EXCERPT PROVIDED

○ ○ ○ ○

Regular Expression

Reference

RegexOne - Learn Regular Expressions

Cheat Sheet

Value Property
abc.. Characters
123… Digits
\d Any Digit
/D Any Non-digit character
. Any Character
. Period
[abc] Only a, b or c
[^abc] Not a, b nor c
[a-z] Characters a to z
[0-9] Numbers 0 to 9
\w Any alphanumeric character
\W Any Non-alphanumeric character
{m} m Repetitions
{m,n} m to n Repetitions
* Zero or more repetitions
+ One or more repetitions
? Optional character
\s Any whitespace
\S Any non-whitespace character
^…$ Starts and ends
(…) Capture Group
(a(bc)) Capture Sub-group
(.*) Capture all
abc|def Matches abc or def

Common Mistakes

  1. Escape common character which are used in metacharacters
  2. Use ‘+’ and ‘*’ rather than upper and lower limits if possible

Tutorials

Lesson 1: An Introduction, and the ABCs

Problem

Go ahead and try writing a pattern that matches all three rows, it may be as simple as the common letters on each line.

Task Text
Match abc123xyz
Match define “123”
Match var g = 123;

Solution: abc

Lesson 1.5: The 123s

Problem

Below are a few more lines of text containing digits. Try writing a pattern that matches all the digits in the strings below, and notice how your pattern matches anywhere within the string, not just starting at the first character. We will learn how to control this in a later lesson.

Task Text
Match abc123xyz
Match define “123”
Match var g = 123;

Solution: 123

Lesson 2: The Dot

Problem

Below are a couple strings with varying characters but the same length. Try to write a single pattern that can match the first three strings, but not the last (to be skipped). You may find that you will have to escape the dot metacharacter to match the period in some of the lines.

Task Text
Match cat.
Match 896.
Match ?=+.
Skip abc1

Solution: ….

Lesson 3: Matching specific characters

Problem

Below are a couple lines, where we only want to match the first three strings, but not the last three strings. Notice how we can’t avoid matching the last three strings if we use the dot, but have to specifically define what letters to match using the notation above.

○ ○ ○ ○

COLLECTED DATA
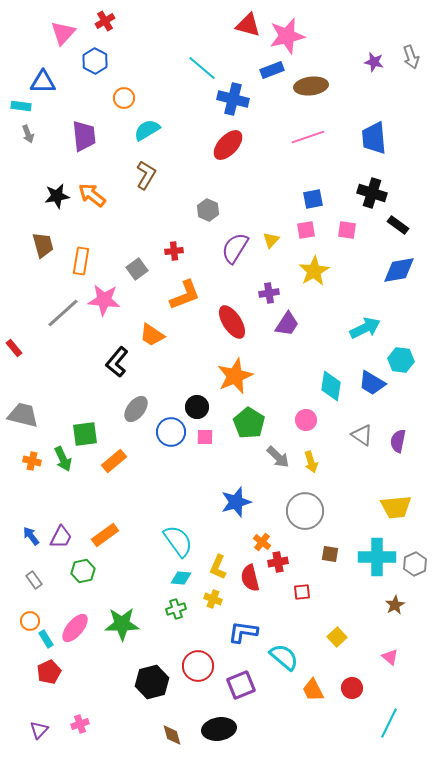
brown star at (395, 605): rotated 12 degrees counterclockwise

○ ○ ○ ○

TASK TO COMPLETE
Check these statements against the regular expression reference and answer yes or no to each, quoting the words that decide it. 1. \s matches any whitespace. 2. Upper and lower limits are preferred over ‘+’ and ‘*’. 3. In Lesson 2, the final string in the task text should be matched.

TASK RESPONSE
1. Yes: "\s Any whitespace"
2. No: "Use ‘+’ and ‘*’ rather than upper and lower limits if possible"
3. No: "Skip abc1"